I have used Wireshark in the past to capture wifi traffic between an Android phone and a wifi-enabled toy (a quadcopter) using various methods (e.g. capturing the traffic from an open channel, using a laptop as a gateway between the phone and the toy, etc), however I had no idea how to capture Bluetooth traffic. To my surprise, I found out that Android >4.4 has a feature under the "Developer options" menu entitled "Enable Bluetooth HCI snoop log" that dumps all the traffic to a file. It is worth pointing out that I had to restart the phone in order for Android to start logging the traffic (I suppose this is a trap for young players, I hope this note will be useful to someone) and it was hard to tell if the phone was logging the traffic or not. That's because the location where Android stores the log file is device-dependant and I wasted a lot of time and still couldn't figure out where the file was.

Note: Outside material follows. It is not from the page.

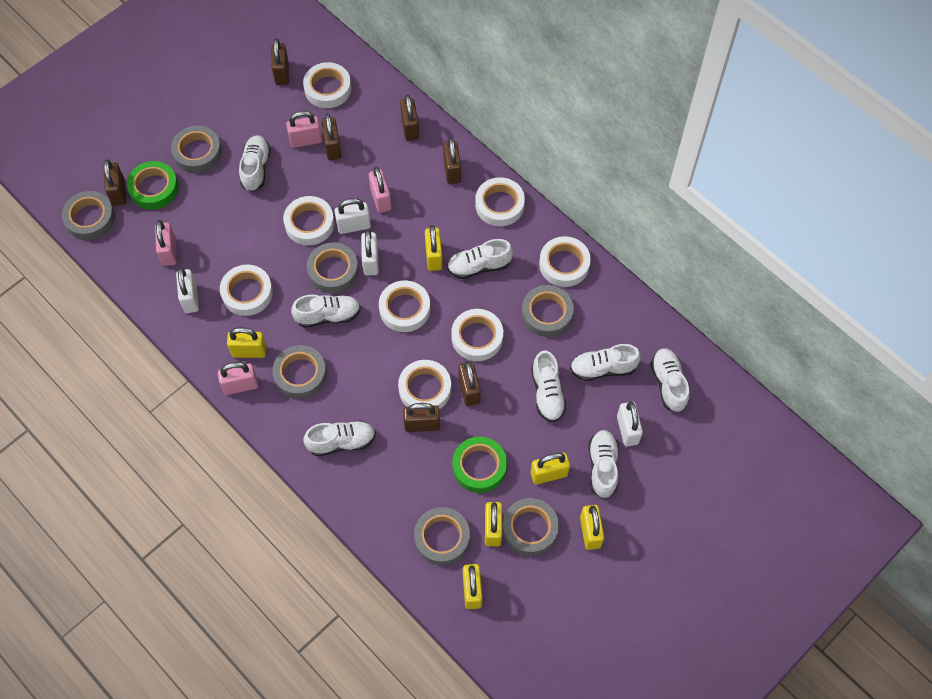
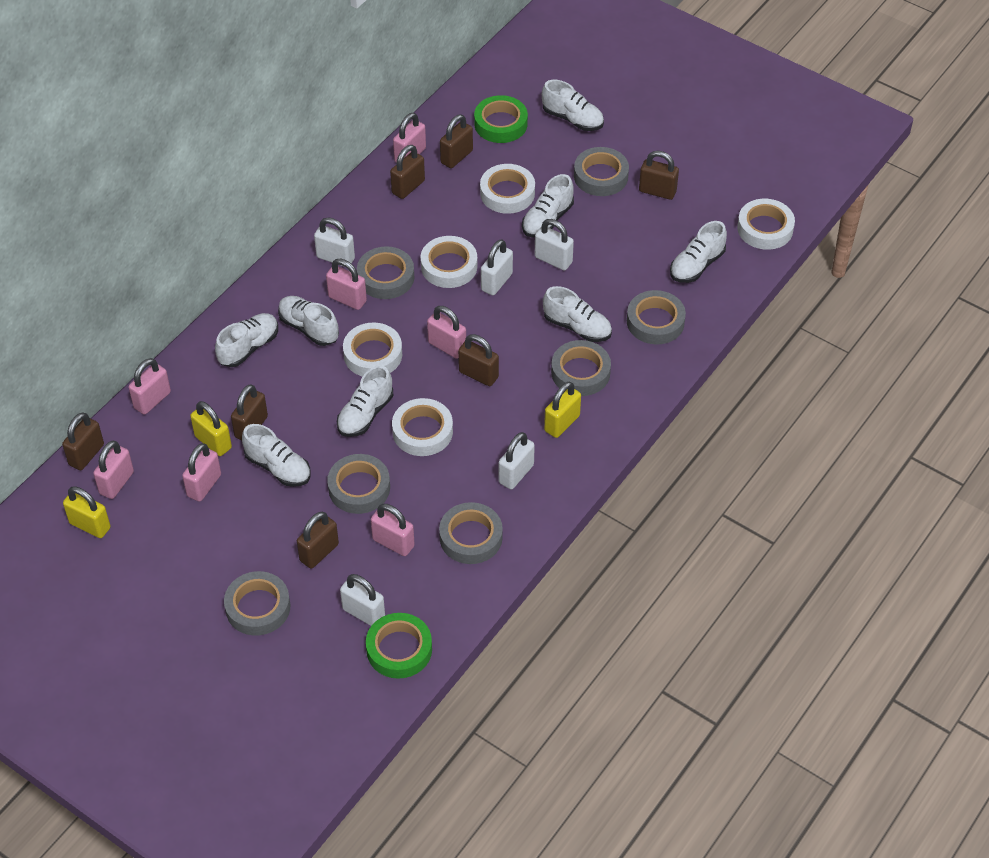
pink padlock: 4 -> 7
white padlock: 4 -> 5
white tape: 8 -> 5
yellow padlock: 6 -> 3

The internet came to the rescue and thanks to this post in Stackoverflow I was able to access the log file from my computer. The "Legacy answer" in the post didn't work for me but  I learned about a method to dump a lot of useful information from the phone to my computer and find the Bluetooth log there. This implied connecting my phone to the computer via USB, enabling USB debugging and running the following command:

adb bugreport anewbugreportfolder

By the way, installing "adb" was easier than I though. Apparently, there's a package or a collection of packages in Debian that weight just a few MB and enables you to use this command without installing a huge SDK from Android (hooray!).

The command above generates a zip file that contains a lot of stuff. There's a txt file in the root from which a Bluetooth log can be extracted and turned into something Wireshark can read using a procedure described here. There's a catch though: apparently this log will exist even if the "Enable Bluetooth HCI snoop log" is disabled. However, it won't contain all the traffic, only some low level commands issued by Android to configure and operate its Bluetooth hardware (not 100% sure this makes sense). Once I had the option above enabled and restarted my phone, I found a log file inside the zip that I could read using Wireshark and showed the whole communication log. Success.

In a further update I will describe the first things I learned about the communication protocol.